Guaido was not at the meeting at the Canadian Museum of History across the Ottawa River from Parliament Hill, but was recently in Ottawa as part of a multi-country tour of Europe and the U.S. to bolster support for this democracy-building efforts.
“His international tour clearly demonstrated how strongly the world supports a return to democracy in Venezuela,” said Champagne.
Champagne said Guaido told him privately that he relies on the Lima Group to provide momentum to him and his people.
The United Nations estimates that six million Venezuelans will have fled their country by the year’s end, as its economic, health and education systems collapse.
The exodus has fuelled concern among some UN officials that the migration out of Venezuela and into neighbouring countries might be irreversible as new migrants start new lives and Maduro clings to power in their hollowed-out country. Some fear that Venezuela, once oil-rich and prosperous, might be on a slide toward becoming a failed state.
“We are extremely concerned on the political, economic and humanitarian situation inside Venezuela and also outside because of the big exodus of Venezuelans to the region and to the world,” said Meza-Cuadra.
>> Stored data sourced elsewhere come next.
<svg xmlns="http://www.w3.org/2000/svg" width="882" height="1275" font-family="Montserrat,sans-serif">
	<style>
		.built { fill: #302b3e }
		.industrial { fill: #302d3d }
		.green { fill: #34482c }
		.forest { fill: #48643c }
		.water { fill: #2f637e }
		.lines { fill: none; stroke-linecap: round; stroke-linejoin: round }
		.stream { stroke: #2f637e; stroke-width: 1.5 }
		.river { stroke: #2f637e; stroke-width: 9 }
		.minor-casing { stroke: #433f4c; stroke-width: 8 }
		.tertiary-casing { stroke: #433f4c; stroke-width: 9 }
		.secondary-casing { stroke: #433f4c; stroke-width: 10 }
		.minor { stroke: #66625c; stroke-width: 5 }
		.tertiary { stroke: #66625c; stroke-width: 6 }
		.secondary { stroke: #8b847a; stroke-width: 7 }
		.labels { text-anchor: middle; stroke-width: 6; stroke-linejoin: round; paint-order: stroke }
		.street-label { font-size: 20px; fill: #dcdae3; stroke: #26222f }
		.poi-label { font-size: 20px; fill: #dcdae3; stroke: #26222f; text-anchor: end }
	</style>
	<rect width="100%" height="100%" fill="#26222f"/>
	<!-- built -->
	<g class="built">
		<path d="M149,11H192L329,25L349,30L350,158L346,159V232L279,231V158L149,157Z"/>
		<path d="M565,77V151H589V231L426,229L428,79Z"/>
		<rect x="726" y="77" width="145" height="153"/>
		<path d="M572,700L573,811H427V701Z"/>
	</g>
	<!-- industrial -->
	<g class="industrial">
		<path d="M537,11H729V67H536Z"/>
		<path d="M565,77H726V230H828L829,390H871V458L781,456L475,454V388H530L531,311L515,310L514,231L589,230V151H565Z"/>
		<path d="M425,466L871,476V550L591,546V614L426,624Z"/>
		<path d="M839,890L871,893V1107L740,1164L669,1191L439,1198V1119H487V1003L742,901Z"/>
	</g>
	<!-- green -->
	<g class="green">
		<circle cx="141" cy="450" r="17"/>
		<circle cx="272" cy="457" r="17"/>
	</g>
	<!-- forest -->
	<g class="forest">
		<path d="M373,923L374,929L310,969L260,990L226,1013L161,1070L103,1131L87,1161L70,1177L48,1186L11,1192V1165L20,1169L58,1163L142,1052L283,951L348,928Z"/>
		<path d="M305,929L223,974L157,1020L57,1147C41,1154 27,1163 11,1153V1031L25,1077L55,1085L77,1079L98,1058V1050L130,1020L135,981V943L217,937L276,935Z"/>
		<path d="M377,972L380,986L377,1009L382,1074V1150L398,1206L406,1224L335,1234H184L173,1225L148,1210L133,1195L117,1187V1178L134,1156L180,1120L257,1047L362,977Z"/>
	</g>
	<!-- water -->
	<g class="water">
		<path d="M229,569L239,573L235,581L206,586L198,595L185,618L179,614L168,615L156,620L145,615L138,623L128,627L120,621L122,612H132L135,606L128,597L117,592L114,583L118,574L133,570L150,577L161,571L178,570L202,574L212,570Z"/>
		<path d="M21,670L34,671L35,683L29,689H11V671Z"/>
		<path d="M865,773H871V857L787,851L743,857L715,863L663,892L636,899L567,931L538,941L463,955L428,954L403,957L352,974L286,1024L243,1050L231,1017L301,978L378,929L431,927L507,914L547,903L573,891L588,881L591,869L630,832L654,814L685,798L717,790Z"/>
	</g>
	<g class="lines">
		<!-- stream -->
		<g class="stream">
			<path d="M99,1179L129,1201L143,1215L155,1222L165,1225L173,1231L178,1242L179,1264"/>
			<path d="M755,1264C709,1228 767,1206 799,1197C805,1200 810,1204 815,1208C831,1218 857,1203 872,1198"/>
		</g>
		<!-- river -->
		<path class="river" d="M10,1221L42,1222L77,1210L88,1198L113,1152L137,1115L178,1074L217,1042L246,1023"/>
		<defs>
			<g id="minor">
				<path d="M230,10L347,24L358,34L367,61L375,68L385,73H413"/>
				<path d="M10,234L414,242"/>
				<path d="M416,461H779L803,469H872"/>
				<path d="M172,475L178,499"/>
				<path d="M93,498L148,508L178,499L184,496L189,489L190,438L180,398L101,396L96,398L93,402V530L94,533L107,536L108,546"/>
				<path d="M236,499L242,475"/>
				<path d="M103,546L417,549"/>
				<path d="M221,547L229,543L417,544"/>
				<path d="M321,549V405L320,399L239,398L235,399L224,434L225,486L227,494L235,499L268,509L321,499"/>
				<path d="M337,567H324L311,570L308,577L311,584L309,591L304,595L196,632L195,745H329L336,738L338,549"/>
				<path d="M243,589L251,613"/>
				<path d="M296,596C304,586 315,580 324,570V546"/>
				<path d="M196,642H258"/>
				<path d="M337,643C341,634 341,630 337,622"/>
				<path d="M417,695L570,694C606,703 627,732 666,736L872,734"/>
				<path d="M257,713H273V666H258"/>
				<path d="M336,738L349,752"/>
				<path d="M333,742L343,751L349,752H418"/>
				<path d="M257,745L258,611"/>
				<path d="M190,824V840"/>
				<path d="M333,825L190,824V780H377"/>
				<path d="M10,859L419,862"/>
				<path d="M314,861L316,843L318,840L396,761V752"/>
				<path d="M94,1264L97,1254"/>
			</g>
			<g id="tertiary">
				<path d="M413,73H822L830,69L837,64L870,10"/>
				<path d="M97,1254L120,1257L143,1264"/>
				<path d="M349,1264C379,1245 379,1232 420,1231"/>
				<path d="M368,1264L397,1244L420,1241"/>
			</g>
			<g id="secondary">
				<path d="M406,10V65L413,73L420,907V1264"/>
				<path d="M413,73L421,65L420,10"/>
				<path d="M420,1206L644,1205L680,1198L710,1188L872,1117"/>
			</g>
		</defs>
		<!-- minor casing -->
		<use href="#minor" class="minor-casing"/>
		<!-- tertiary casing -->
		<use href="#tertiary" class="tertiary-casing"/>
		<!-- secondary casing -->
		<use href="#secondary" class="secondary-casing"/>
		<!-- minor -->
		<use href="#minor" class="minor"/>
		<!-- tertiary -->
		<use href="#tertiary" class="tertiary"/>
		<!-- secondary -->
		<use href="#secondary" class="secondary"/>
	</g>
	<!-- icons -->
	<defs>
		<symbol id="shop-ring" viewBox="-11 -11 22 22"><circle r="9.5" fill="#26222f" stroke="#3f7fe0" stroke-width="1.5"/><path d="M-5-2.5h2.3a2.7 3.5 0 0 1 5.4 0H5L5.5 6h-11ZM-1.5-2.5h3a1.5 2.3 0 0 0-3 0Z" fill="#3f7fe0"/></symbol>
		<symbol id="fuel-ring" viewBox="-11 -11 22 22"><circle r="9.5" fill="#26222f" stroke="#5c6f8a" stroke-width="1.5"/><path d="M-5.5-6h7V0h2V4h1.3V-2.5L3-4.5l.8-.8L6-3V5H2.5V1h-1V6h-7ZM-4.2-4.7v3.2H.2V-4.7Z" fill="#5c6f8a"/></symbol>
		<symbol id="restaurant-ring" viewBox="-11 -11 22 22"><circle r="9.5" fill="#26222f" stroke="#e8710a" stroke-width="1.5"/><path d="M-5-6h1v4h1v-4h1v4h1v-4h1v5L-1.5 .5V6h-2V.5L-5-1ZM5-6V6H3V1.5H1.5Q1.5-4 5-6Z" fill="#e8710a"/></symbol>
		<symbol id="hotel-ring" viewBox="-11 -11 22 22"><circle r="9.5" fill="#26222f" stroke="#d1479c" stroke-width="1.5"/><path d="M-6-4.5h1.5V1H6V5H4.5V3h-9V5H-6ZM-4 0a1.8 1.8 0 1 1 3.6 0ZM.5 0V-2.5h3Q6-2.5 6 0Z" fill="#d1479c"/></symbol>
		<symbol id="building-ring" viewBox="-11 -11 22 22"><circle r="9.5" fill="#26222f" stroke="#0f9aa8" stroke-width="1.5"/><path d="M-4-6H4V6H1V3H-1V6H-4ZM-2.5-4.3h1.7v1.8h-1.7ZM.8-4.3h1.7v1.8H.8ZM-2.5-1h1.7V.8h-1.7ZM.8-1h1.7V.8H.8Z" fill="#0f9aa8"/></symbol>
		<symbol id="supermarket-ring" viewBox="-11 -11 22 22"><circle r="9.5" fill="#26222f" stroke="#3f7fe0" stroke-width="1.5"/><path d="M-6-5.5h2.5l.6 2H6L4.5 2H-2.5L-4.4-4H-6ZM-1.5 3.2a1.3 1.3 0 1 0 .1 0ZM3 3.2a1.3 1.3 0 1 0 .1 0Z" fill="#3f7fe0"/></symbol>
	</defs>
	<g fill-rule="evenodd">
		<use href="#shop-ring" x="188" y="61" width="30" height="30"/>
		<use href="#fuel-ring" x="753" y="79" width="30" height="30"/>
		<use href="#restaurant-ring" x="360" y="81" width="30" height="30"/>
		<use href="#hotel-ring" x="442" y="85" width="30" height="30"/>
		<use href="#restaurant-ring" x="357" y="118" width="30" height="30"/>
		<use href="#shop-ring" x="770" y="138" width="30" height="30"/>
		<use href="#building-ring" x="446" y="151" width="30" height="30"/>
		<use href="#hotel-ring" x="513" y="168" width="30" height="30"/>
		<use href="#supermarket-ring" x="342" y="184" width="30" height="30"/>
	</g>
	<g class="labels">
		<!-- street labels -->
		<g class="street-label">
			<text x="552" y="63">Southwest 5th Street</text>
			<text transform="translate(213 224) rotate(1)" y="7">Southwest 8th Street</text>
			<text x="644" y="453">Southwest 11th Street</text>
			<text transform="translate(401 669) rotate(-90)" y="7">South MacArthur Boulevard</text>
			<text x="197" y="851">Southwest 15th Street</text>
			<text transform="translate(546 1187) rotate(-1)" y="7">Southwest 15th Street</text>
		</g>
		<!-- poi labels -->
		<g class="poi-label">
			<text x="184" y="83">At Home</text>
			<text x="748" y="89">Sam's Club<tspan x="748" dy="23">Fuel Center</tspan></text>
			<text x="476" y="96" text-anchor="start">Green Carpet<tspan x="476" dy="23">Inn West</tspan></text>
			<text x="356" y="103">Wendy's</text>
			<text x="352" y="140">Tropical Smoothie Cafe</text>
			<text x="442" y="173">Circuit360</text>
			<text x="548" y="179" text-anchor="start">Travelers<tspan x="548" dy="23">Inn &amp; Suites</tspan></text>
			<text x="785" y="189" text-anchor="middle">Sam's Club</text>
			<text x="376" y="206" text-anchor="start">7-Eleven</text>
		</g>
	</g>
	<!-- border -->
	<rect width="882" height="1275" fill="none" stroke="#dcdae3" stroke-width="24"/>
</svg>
Ben Rowswell, Canada’s former ambassador there, said the Lima Group’s decision appeal to the broader international community was a smart move given the lack of progress in the last year.
“In order to do that, they’re willing to narrow their set of demands to one critical issue: free and fair elections for both the president and parliamentary level,” Rowswell, now the president of the Canadian International Council think-tank, said in an interview.
“There are opponents of democratic transition in the international community who have successfully blocked international consensus. Russia is the most prominent example,” he said, referring to its meddling in the recent re-election of Venezuela’s parliamentary speaker, which he said was an attempt to undermine Guaido.
“There is power in there being a wide swath of the international community being committed to free and fair elections.”